Je crois vous avoir conté jadis cette petite anecdote culinaire et touristique qui remonte à quelque trente deux ans... mais qui n'a rien oerdu de sa portée, au contraire.
Devant une auberge célèbre à Evreux, chez le grand chef Péché, deux autos charéges de huit touristes étrangers s'arrêtent à trois heures de l'après-midi.
L'un deux bondit hors de sa voiture et demande au patron :
- Nous avons tout juste trente-cinq minutes pour déjeuner. Avez vous des soles noramndes toutes prêtes ?
Et le patron leur répond :
'Poussez donc jusqu'à Trouville, vous en trouverez sûrement pour dîner !'
Ce parfait dédain de l'heure en cuisine n'a fait depuis lors que croître et enlaidir.
Aujourd'hui, on déjeune et l'on dîne à n'importe quelle heure.
La semaine dernière, comme nous dégustions le café avec quelques amis dans un excellent restaurant, une dizaine de clients sont arrivés à dix heures et demie du soir avec la prétention de faire un bon dîner.
Ailleurs, près de la Bourse, d'autres se sont présentés pour déjeuner à trois heures de l'après-midi.
Me faudra-t-il donc répéter jusqu'à ma mort que le temps est un élément indispensable de la bonne cuisine ? et redire le vieux proverbe :
' Vous attendez les plats : ils ne vous attendent pas. '
Dans aucun métier, l'on ne travaille vingt-quatre heures par jour et tous les restaurants ne sont pas des restaurants de nuit.

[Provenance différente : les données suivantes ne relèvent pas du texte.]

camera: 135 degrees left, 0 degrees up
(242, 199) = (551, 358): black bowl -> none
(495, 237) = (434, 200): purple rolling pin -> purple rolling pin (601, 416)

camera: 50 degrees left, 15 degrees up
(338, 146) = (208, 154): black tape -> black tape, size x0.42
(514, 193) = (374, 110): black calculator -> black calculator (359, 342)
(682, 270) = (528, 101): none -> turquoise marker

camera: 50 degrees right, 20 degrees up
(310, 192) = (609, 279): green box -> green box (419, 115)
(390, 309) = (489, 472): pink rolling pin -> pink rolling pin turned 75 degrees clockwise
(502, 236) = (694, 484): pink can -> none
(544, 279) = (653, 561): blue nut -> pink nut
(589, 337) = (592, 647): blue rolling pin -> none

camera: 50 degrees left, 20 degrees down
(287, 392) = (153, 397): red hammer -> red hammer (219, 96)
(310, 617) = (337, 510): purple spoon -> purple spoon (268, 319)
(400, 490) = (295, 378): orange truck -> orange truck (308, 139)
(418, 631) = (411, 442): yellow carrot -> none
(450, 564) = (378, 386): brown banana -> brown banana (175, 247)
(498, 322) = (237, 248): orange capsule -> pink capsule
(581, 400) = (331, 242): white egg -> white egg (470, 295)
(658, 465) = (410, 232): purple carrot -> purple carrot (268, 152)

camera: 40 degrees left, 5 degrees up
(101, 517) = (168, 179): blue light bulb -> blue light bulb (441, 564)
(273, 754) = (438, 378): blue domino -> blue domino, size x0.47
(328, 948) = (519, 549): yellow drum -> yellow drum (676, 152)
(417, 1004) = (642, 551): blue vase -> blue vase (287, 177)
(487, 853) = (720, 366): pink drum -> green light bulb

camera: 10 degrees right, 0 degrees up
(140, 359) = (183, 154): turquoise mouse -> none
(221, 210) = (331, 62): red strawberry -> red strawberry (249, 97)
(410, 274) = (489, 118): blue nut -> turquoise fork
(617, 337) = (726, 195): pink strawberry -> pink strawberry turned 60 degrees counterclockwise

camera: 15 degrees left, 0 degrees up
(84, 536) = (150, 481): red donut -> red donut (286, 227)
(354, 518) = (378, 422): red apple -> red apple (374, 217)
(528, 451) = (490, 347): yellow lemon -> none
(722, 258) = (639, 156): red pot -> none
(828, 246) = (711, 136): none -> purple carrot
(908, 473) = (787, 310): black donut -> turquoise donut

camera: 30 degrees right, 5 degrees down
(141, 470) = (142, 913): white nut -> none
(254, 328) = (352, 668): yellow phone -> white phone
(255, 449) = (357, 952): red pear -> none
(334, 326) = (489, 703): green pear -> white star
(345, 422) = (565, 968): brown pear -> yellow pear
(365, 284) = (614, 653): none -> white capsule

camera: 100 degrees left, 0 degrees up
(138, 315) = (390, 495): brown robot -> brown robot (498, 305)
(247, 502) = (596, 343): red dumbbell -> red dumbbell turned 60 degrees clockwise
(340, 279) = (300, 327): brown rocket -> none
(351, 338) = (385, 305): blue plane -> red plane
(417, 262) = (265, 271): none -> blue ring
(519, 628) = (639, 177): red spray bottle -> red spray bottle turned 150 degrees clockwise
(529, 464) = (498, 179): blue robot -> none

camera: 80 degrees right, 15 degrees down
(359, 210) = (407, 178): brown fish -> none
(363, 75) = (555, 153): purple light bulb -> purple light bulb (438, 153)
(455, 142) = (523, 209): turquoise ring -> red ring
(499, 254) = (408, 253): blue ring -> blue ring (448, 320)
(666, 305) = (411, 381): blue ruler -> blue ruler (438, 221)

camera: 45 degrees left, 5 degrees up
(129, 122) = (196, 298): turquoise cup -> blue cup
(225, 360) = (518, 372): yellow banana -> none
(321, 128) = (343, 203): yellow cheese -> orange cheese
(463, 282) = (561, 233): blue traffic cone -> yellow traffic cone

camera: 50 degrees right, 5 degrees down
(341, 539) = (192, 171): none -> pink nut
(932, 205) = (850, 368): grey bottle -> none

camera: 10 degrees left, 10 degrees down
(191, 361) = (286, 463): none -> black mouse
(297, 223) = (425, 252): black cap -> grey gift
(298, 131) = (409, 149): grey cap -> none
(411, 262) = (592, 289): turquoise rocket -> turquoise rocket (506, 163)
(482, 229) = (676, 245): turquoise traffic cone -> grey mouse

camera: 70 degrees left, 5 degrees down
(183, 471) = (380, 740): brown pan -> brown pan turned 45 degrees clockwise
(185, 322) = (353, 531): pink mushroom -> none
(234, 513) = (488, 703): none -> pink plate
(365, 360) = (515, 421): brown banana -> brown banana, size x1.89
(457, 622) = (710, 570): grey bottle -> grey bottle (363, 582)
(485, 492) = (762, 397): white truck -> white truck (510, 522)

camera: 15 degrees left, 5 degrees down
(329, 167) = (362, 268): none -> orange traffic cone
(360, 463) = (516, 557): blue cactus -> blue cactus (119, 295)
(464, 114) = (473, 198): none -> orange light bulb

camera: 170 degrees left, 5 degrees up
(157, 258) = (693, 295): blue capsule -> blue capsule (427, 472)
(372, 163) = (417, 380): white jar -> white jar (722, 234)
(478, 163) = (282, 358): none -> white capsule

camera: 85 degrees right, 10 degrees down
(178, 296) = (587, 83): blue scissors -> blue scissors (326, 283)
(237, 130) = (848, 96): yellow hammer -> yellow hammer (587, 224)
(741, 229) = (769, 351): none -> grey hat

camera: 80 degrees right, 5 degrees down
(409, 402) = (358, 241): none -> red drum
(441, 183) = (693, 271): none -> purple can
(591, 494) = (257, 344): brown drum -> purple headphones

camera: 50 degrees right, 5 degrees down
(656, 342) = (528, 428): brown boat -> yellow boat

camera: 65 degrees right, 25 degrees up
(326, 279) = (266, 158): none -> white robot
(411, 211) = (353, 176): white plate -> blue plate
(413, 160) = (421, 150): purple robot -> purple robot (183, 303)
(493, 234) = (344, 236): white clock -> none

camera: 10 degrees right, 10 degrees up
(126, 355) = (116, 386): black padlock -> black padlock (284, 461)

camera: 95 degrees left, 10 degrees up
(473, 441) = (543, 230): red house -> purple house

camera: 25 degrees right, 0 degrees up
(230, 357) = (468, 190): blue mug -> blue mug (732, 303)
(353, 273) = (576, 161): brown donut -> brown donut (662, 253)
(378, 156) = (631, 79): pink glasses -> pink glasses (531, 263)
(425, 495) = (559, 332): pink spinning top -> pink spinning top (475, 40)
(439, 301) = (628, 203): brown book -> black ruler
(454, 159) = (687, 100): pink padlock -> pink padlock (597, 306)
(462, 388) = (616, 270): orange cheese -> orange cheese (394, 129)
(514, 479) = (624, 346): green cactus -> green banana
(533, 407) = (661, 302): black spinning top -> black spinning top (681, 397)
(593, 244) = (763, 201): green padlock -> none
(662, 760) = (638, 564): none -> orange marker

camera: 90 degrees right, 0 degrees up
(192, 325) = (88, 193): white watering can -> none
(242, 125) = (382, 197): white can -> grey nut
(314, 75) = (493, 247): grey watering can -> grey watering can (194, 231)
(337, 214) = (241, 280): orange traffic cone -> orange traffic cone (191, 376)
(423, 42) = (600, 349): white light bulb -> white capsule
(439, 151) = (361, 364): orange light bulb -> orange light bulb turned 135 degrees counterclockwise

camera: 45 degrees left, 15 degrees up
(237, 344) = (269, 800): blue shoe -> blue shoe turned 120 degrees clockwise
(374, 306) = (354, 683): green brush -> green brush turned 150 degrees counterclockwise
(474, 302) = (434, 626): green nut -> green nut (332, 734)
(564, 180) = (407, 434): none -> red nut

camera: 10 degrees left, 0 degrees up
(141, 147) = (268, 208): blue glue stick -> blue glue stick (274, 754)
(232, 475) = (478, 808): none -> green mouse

Tous les gastronomes savent qu'un bon plat n'est jamais tout prêt.
Et parbleu ! je sais bien qu'avec les progrès de la science qui nous ont mené à cet état de pepétuelle angoisse où vit le monde entier depuis la pax 'boîteuse' et mal assise... on peut vous faire un bouillon en trois minutes et un civet en trente-cinq secondes.
Mais vous me dispenserez d'y goûter.
Je persiste à croire que le temps ne respecte rien de ce que l'on a fait sans lui... que nos cathédrales ont duré et dureront plus que les 'buildings' ou les 'sky crappers' en béton plus ou moins désarmé et qu'un bon cordon bleu est resté encore une des joies de la vie.
Mais toute une génération enivrée de vitesse ne prend plus le temps de vivre.
Alors, à quoi bon vivre ?
Cur.
Par Curnonsky, Prince élu des gastronomes, Président Fondateur de l'Académie des Gastronomes.
Edito pour Cuisine et Vins de France, en janvier 1952, dont il est l'animateur-fondateur.